The camp caters to secondary school children and accommodates 1,000 at a time on stays of ten days. We were told that the aim is for the children to enjoy a holiday while also learning. The camp takes some foreign children, in early August, most (but not all) of them from Russia. Hence the use of ‘international’ in its name.
While there are a number of such camps in the country this one is, by all accounts, the most prestigious. To be chosen to visit it is a real honour accorded only the most hard-working and successful students from, I suspect, the families with the highest songbun.
We met some of the children, including a group of ethnic Koreans visiting from Japan. One of them had recently visited London and spoke enough English for a brief conversation about it before she was whisked away.
I think these labels on the trees are intended to help them learn English. But with so many dotted around the camp they must think we have a lot of different names for trees!
The camp’s facilities
We toured the remarkable range of facilities which included an aquarium, aviary, water park, cinema/performance hall, sports field and more.
In the aquarium we donned fetching grey corduroy slip-ons to protect the floor from our outdoor shoes. and saw fish and reptiles in tanks, some of which wouldn’t have looked out of place in a well-kept zoo.
There were educational posters on the walls covering topics such as erosion as well as one with a rather scary image of a tsunami!
I was less impressed in the aviary where the birds were living in very small enclosures. Although some of them did seem to be comfortable enough in their accommodation.

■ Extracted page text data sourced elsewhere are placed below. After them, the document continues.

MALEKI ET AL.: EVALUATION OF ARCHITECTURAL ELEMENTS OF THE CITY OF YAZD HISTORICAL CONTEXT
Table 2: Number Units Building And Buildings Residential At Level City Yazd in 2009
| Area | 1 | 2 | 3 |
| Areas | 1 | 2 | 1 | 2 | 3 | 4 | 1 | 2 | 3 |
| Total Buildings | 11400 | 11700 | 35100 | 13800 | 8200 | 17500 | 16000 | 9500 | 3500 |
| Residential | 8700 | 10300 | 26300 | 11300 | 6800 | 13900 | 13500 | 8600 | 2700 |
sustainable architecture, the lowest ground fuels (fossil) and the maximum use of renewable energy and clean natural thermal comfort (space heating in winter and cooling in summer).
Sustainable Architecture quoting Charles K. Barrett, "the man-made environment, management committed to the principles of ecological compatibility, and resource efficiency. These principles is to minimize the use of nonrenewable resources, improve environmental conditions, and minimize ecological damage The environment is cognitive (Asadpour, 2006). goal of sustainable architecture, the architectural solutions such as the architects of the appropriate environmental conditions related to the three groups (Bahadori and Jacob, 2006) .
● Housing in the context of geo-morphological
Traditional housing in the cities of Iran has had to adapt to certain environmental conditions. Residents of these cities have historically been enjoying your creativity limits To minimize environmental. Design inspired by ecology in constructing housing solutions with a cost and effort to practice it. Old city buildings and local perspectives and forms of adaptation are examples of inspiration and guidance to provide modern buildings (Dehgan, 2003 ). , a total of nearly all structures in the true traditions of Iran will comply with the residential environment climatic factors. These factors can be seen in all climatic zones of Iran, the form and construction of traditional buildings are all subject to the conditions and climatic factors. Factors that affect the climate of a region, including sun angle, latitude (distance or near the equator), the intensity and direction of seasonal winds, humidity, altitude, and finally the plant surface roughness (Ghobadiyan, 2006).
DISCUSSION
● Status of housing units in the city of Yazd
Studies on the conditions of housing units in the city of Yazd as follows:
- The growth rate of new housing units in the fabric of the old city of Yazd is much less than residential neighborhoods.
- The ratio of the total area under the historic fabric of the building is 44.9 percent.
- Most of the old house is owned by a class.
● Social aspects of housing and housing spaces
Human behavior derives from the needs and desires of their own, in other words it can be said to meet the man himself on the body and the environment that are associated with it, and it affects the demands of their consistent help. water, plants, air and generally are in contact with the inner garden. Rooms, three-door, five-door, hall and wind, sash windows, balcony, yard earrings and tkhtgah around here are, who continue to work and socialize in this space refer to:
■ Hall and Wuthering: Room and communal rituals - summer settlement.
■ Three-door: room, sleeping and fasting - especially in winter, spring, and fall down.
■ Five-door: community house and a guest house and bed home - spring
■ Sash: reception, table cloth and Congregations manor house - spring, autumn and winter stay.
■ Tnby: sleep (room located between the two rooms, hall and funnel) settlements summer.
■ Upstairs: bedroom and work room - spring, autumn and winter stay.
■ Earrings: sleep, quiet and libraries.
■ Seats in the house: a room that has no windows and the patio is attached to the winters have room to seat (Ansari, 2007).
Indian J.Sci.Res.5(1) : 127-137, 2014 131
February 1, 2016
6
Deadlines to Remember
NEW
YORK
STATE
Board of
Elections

We spotted that the lovebirds were obliging with a very ‘educational’ performance!
Our guide told us that this was ‘change-over day’. Most of the children were touring the camp in groups, being introduced to their temporary home and its wonders, rather than making use of the facilities.

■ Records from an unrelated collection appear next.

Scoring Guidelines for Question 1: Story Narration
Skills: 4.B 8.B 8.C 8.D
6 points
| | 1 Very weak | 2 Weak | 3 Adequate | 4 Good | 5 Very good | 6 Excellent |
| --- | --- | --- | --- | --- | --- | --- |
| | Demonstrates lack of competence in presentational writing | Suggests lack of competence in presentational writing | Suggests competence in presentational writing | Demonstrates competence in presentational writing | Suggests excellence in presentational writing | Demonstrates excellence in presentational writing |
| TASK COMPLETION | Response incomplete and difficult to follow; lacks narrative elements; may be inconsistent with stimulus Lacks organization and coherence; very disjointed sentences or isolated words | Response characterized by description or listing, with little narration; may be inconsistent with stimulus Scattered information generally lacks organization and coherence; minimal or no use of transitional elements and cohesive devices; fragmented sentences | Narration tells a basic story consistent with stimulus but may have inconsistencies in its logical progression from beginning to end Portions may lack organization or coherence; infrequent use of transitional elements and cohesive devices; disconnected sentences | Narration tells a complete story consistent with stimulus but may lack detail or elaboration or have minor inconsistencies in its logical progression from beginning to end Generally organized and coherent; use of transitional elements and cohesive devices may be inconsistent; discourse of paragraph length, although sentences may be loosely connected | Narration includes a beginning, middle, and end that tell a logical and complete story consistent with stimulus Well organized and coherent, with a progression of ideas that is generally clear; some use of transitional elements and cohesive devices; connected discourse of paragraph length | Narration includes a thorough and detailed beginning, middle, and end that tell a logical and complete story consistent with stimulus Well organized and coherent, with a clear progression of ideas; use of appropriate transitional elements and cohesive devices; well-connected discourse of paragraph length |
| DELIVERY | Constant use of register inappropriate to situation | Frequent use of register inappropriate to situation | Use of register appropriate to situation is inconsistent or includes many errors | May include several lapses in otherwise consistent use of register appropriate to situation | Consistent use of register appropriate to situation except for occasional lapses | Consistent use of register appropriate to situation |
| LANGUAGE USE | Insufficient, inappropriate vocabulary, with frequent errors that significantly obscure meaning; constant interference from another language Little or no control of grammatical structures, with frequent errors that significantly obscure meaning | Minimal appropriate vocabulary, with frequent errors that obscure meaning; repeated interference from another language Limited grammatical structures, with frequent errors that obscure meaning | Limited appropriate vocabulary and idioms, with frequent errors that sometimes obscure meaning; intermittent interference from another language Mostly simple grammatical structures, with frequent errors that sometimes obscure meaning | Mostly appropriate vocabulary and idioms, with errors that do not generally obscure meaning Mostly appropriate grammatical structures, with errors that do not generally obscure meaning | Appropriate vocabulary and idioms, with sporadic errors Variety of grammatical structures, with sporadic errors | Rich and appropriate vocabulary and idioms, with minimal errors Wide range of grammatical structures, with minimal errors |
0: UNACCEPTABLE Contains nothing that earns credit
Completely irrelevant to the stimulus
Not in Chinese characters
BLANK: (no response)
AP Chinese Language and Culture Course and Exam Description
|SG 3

But at the sports field we saw a group on the far side watching some of the girls participate in a bout of ssireum, the traditional Korean form of wrestling. This is similar to Japanese sumo and is practiced as both a combat sport and for self-defence.
Statues of the Great Leaders
Between the two main accommodation blocks are the obligatory statues of the Leaders. But here they are a little different from usual, depicting them surrounded by adoring children.
Our North Korean guide mentioned that the group of youngsters in green uniforms, having their photo taken here, were members of a youth organisation for children who have lost one or both parents through military service.
Our UK guide Carl later told me that they were most likely from a Revolutionary School. There are a small number of these elite schools in the country. Those chosen to study at these schools are historically children whose parent(s) died while serving in the Armed Forces, as our guide had said. This automatically gives these children a high status. Some very bright children and those of high-ranking party officials also study at these schools, which provide military training alongside academic lessons. The most famous example is the Red Flag Mangyongdae Revolutionary School in Pyongyang (near the birthplace of Kim Il Sung).
We went into one of the accommodation blocks where we saw the really rather nice rooms that they share, looking very much like a children’s hotel room! No prizes for guessing that we were looking at a girls’ room, by the way!
We were shown a large globe here which, we were told, had once been used by Kim Jong Il. We were struck by the style of décor which would not have appealed to that age group back home. It seemed much too childish and twee, more suitable for a seven-year-old or even younger.
However it certainly appeared that the children being welcomed at the camp that day were happy and excited to be there. And I doubt a cute bear with a fishing rod would spoil their stay in the slightest!